Step Two: The Dashboard

Once your scans are complete, you have a set of individual output files in data/. The dashboard consolidates them into a single, interactive HTML report:

uv run python dashboard.py

That writes a self-contained dashboard.html to the data/ directory. Open it in any browser - no server, no dependencies, no login. Because it is a single file with all scan data embedded, you can email it, attach it to a ticket, or drop it into a shared drive.

What the dashboard gives you that a CSV does not:

  • A dropdown to switch between individual scan results, so you can focus on one library at a time or move quickly between them
  • A date filter to narrow findings by when the scan was run - useful when you are re-scanning periodically and want to track whether a library's posture has improved
  • Severity pills - CRITICAL, HIGH, MODERATE, LOW - that act as filters, so you can cut straight to the findings that require action
  • Expandable rows for each vulnerability, showing the full description sourced from the OSV database without cluttering the summary view

The result is something you can hand to a team lead or a compliance reviewer without asking them to interpret a raw CSV. The most severe findings are immediately visible; the detail is there when they need it.

Putting It Together

The workflow for the scenario above now looks like this:

  1. Add your target repositories to repos.txt
  2. Run uv run python main.py --batch ../repos.txt
  3. Run uv run python dashboard.py
  4. Open data/dashboard.html

Four steps from a list of URLs to a shareable report covering your entire evaluation set. The output files in data/ serve as your evidence record - named by date and repository, ready to be committed to version control or attached to a risk register.

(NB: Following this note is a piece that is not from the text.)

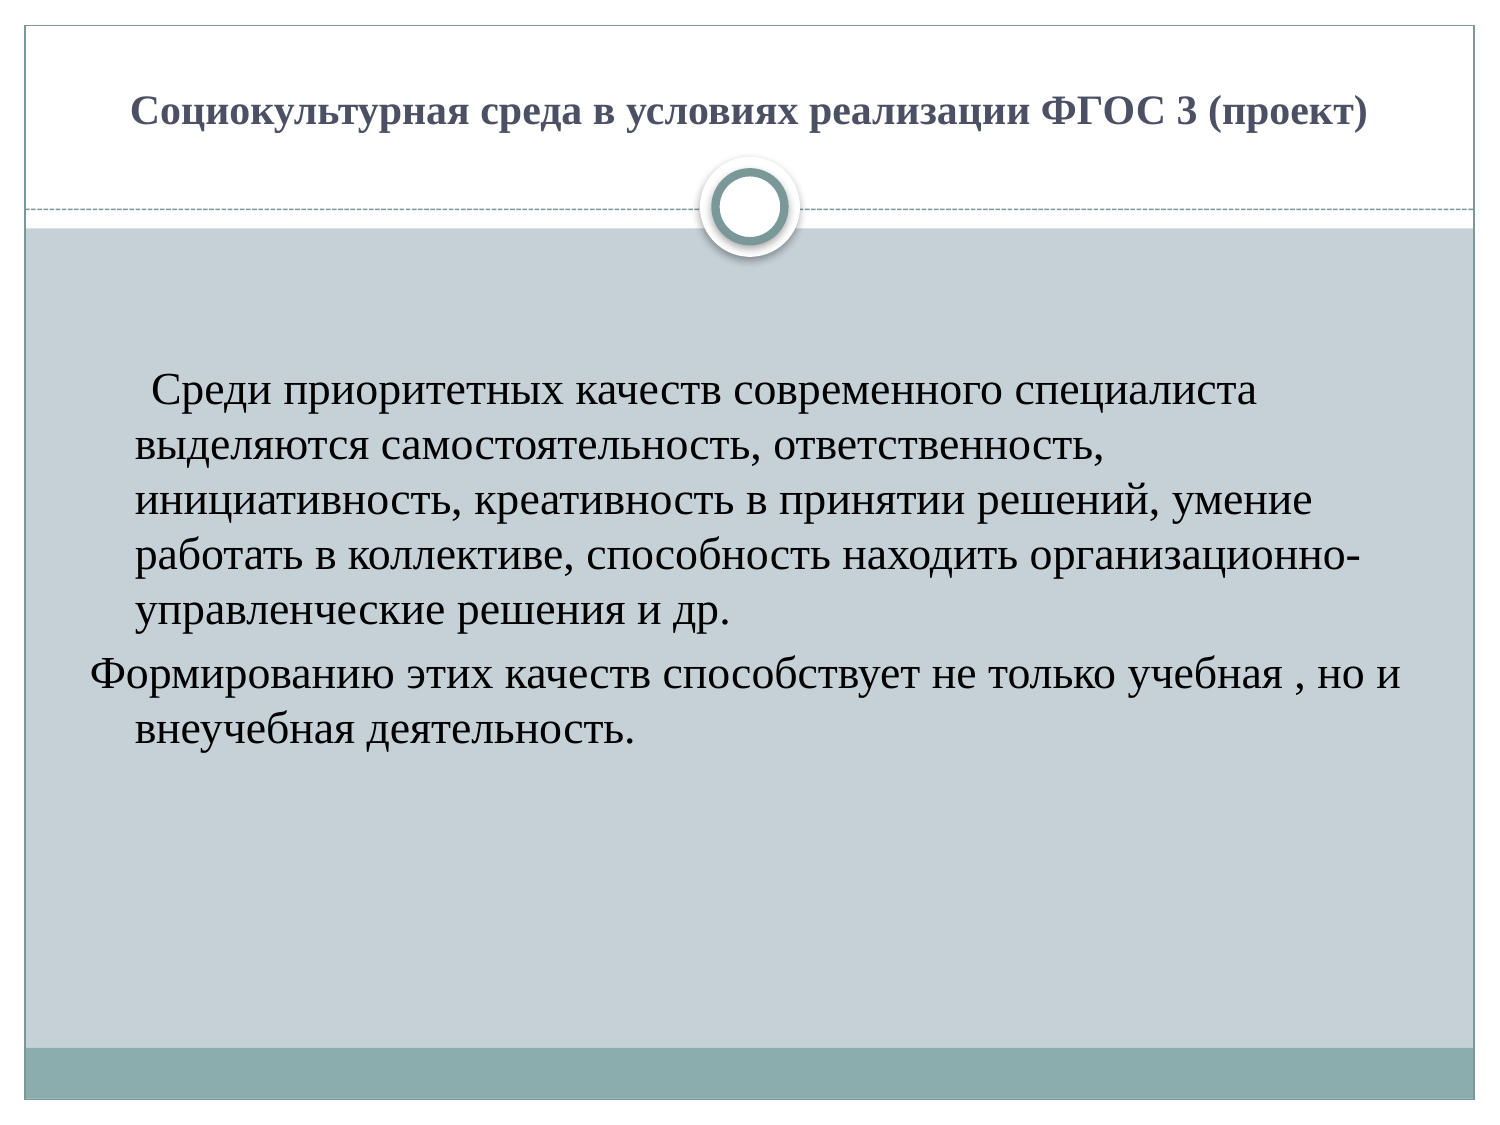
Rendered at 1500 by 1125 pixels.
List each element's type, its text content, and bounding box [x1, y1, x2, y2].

A Note on the Dashboard as an Ad-Hoc Step

The dashboard is intentionally decoupled from the scan pipeline. You run scans as many times as you need - re-scanning after a library releases a patch, adding new repositories to the batch, running a follow-up check before a release - and generate the dashboard when you are ready to review or share. It reflects whatever is in data/ at the time you run it.

This means the dashboard is also useful outside of batch workflows. If you have been running single-repository scans since v1.0.0, you already have a data/ directory with historical output files. Run dashboard.py against it and you get a consolidated view of everything you have scanned to date.

Getting Started

Full installation instructions and a CLI reference are in the README. The prerequisites are unchanged from v1.0.0: Python 3.12+, Docker Desktop with at least 2 GB of available memory, and a GitHub personal access token with public_repo scope.

If you have been using VISaR since the first release, pull the latest from main and run uv sync to pick up the new dependencies. No configuration changes are required.


VISaR is free and open-source under the Apache 2.0 licence. Contributions welcome.